Kelsey Willardson is a senior undergraduate at the University of Iowa, studying Health and Human Physiology. She plans to pursue her master’s degree in Public Health and is currently doing research with the Iowa College of Public Health Center for Emerging Infectious Disease, assessing disease risk for those with outdoor and animal exposures, as well as cultivating protocols for using dried blood spots to test for zoonotic diseases. Her time at Iowa has inspired her to use her love of science to help others and she is very excited for her future within public health.

Alyson Glynn studies Environmental Sciences at the University of Iowa. Her main areas of focus are sustainability, wildlife preservation, and non-profit organizations. She enjoys working with children, teaching them about the environment, and getting them excited about STEM fields. She spends her free time reading anything she can get her hands on and doing volunteer work for her local nonprofits.

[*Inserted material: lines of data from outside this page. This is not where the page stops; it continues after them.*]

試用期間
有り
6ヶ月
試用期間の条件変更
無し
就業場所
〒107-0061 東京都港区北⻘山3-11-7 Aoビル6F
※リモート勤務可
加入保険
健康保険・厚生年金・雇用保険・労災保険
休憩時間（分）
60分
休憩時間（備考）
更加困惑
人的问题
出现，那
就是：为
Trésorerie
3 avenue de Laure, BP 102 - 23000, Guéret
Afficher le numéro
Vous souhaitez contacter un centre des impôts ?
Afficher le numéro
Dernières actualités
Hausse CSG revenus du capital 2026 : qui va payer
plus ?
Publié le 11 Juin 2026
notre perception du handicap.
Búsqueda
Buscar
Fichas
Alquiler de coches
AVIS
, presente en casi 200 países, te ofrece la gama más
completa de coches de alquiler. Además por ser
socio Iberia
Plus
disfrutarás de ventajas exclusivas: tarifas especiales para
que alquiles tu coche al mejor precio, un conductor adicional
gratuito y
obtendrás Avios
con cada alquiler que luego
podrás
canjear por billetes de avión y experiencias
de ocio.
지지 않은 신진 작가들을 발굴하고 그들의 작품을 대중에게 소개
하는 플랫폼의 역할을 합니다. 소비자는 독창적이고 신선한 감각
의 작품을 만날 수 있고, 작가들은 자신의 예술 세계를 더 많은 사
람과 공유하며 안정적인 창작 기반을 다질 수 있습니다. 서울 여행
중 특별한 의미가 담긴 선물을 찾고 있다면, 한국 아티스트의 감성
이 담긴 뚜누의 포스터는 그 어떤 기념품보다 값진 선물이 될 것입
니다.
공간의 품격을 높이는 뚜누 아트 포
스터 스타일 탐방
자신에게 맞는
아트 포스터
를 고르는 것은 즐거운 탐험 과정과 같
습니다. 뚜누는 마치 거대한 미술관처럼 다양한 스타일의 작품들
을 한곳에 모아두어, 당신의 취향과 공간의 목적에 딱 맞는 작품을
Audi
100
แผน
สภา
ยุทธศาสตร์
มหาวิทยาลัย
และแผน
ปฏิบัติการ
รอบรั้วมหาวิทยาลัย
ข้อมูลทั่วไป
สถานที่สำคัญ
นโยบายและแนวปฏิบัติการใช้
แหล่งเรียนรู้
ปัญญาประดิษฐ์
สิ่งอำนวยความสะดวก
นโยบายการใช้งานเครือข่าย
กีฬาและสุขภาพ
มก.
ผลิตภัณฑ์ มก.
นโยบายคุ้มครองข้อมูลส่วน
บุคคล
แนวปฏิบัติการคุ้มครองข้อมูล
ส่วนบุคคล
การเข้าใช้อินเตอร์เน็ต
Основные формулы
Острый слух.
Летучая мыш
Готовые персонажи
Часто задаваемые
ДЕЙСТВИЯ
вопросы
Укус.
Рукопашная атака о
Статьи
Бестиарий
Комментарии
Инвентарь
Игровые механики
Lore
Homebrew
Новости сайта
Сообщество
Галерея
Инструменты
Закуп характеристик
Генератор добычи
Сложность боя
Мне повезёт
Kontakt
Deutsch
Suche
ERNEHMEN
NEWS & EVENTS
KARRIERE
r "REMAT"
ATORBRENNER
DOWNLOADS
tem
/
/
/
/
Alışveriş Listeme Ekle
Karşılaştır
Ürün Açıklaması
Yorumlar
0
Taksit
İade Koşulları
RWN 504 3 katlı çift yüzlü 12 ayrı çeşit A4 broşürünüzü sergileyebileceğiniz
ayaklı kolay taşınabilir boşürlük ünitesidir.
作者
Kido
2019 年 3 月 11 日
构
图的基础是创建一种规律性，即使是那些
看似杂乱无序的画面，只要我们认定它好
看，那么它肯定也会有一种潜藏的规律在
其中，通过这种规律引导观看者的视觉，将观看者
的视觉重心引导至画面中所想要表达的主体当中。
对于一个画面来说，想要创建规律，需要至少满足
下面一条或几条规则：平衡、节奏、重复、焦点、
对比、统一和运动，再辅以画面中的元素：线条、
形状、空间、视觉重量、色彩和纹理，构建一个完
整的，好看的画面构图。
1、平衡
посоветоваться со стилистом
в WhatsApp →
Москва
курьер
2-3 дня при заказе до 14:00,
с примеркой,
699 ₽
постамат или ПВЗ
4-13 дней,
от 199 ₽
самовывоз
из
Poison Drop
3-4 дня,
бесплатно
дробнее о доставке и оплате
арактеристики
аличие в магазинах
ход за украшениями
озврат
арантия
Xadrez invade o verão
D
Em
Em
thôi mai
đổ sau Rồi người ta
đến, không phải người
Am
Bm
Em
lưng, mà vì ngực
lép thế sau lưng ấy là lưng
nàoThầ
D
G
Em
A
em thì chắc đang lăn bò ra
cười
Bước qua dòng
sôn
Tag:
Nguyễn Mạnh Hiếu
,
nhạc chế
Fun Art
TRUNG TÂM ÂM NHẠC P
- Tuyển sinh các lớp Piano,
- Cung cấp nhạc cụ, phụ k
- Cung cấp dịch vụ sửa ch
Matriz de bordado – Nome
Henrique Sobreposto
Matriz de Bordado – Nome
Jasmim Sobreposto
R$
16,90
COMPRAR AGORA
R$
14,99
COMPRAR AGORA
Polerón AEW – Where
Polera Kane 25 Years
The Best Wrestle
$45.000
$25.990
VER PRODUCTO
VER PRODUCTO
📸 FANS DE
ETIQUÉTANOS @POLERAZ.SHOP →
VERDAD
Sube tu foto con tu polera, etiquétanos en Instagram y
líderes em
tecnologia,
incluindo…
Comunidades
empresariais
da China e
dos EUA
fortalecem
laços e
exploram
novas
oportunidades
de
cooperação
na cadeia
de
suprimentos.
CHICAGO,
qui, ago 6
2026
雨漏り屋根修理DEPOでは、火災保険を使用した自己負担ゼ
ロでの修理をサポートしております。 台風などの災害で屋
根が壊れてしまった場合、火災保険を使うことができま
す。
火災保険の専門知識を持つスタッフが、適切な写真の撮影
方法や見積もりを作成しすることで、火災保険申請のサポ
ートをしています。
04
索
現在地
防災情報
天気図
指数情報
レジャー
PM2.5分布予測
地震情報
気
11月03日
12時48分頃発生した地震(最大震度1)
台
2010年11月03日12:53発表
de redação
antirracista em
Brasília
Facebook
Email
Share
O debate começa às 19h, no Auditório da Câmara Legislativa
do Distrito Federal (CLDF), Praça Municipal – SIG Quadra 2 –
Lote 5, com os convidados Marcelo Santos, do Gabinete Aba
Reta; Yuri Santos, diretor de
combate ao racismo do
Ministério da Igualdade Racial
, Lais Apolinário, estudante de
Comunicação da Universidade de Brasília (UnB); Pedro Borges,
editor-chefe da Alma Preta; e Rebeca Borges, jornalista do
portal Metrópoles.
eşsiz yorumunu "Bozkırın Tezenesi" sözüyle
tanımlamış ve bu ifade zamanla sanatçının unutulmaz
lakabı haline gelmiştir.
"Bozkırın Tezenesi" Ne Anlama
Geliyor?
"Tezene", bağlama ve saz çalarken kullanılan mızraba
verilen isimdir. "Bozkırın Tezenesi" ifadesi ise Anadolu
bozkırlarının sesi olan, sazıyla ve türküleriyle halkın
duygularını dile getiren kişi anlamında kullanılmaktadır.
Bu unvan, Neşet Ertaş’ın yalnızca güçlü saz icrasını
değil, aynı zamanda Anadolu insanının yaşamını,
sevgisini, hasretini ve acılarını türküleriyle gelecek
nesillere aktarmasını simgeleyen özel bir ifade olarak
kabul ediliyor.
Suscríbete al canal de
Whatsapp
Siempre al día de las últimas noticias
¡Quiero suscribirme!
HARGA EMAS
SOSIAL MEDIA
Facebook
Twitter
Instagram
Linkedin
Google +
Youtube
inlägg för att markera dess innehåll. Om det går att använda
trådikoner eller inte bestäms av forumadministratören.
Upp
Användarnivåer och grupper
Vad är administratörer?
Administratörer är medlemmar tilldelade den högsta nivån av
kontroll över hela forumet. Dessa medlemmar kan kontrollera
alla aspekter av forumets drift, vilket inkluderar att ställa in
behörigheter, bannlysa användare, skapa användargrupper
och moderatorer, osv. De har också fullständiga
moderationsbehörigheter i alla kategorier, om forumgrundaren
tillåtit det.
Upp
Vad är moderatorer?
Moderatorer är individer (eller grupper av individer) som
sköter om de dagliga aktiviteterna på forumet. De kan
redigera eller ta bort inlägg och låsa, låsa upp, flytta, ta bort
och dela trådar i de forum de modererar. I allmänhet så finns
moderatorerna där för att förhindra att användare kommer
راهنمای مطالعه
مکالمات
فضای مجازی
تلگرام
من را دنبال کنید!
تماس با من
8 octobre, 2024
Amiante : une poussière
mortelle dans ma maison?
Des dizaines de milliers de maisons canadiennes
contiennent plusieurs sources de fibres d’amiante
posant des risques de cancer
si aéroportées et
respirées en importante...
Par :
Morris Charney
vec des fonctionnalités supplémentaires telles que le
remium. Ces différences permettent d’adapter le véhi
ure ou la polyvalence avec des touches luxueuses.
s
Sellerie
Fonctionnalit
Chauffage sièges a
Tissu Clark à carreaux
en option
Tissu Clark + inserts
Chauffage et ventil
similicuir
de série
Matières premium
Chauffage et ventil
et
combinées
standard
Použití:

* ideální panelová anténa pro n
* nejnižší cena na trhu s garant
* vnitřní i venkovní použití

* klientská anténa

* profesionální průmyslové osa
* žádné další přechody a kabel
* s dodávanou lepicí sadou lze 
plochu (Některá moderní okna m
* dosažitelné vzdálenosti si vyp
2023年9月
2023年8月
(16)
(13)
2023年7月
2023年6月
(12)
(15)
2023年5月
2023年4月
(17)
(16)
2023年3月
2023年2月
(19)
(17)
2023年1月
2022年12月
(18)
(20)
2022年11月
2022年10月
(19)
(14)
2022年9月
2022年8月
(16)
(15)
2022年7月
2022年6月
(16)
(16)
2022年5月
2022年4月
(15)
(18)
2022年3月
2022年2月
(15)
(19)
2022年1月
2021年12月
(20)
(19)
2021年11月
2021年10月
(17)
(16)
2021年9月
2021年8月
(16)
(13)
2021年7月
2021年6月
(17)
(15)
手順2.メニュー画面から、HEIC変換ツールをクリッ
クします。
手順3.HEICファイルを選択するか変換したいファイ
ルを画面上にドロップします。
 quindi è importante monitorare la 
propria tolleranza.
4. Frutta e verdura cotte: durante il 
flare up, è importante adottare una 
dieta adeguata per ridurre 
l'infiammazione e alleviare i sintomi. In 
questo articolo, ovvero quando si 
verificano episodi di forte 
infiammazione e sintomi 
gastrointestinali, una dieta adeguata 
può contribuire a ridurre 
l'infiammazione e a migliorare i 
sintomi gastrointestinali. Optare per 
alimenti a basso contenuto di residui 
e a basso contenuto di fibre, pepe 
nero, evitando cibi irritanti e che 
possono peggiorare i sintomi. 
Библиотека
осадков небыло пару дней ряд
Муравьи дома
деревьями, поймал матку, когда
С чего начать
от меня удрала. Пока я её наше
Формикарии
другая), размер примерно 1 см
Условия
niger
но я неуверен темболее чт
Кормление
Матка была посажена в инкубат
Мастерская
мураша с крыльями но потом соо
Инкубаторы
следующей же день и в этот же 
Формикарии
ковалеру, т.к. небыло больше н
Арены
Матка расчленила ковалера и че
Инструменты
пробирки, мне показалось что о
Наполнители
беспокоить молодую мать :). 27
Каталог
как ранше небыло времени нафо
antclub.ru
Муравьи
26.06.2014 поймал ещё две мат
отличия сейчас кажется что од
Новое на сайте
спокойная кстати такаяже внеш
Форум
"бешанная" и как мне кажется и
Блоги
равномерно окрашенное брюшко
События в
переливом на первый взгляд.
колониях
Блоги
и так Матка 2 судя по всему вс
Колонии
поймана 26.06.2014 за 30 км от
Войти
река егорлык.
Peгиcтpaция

Timothy Fuqua is a senior biology student at the University of Iowa and wants to pursue an MD-PhD to continue his research and medical career. Currently, he conducts research in the Erives lab using fruit flies (Drosophila melanogaster), and studies gene regulation and development. His favorite part about science is answering questions there are no answers to. He is completely addicted to coffee, and in his free time, he loves to make music.

Mason LaMarche is a third year Health Sciences major. He conducts research in the lab of Dr. John Manak, and he is also a part of the Personal Genome Learning Center with Dr. Bryant McAllister. Mason has an interest in studying cleft lip and palate genetic disorders through the Manak lab. His work through the Personal Genome Learning Center involves holding community outreach events to explain genetic science. After graduation, Mason plans to pursue an M.D./MPH


Maria is a biochemistry major and is currently working in Dr. Madeline Shea’s lab in the biochemistry department. Her research project deals with an enzyme, Calcineurin, that is important in muscle development, heart development and in activating the immune system. Calcineurin is also a target of immunosuppressant drugs, which have various negative side effects. Her research seeks to elucidate the mechanism of activation of Calcineurin so that better immunosuppressant’s may be developed in the future.

Nicholas McCarty is a biochemistry major with a certificate in Clinical and Translational Science. He conducts research on diabetes and heart failure in the laboratory of E. Dale Abel, MD, PhD. Nicholas’ ongoing research is investigating the regulation of glucose transporters within the heart. He plans on pursuing an MD/PhD in biochemistry.

George is an undergraduate student and aspiring creative voice currently pursuing a B.S. in neurobiology. He is particularly interested in exploring how decentralized, cross-disciplinary efforts may create a more engaging and readily accessible learning process. In his opinion, an absence of clear and impactful communication is the primary obstacle to a peaceful and sustainable world. He hopes that his work, both academic and personal may reduce this barrier.

Visit his website:

Kasra is a junior majoring in Biomedical Engineering and Biochemistry. His research interests involve the combination of basic research and engineering-based projects. Some of his current projects include developing software and related tools to understand the disease mechanism of several major cause of blindness, as well as developing accessible tools to screen for blindness.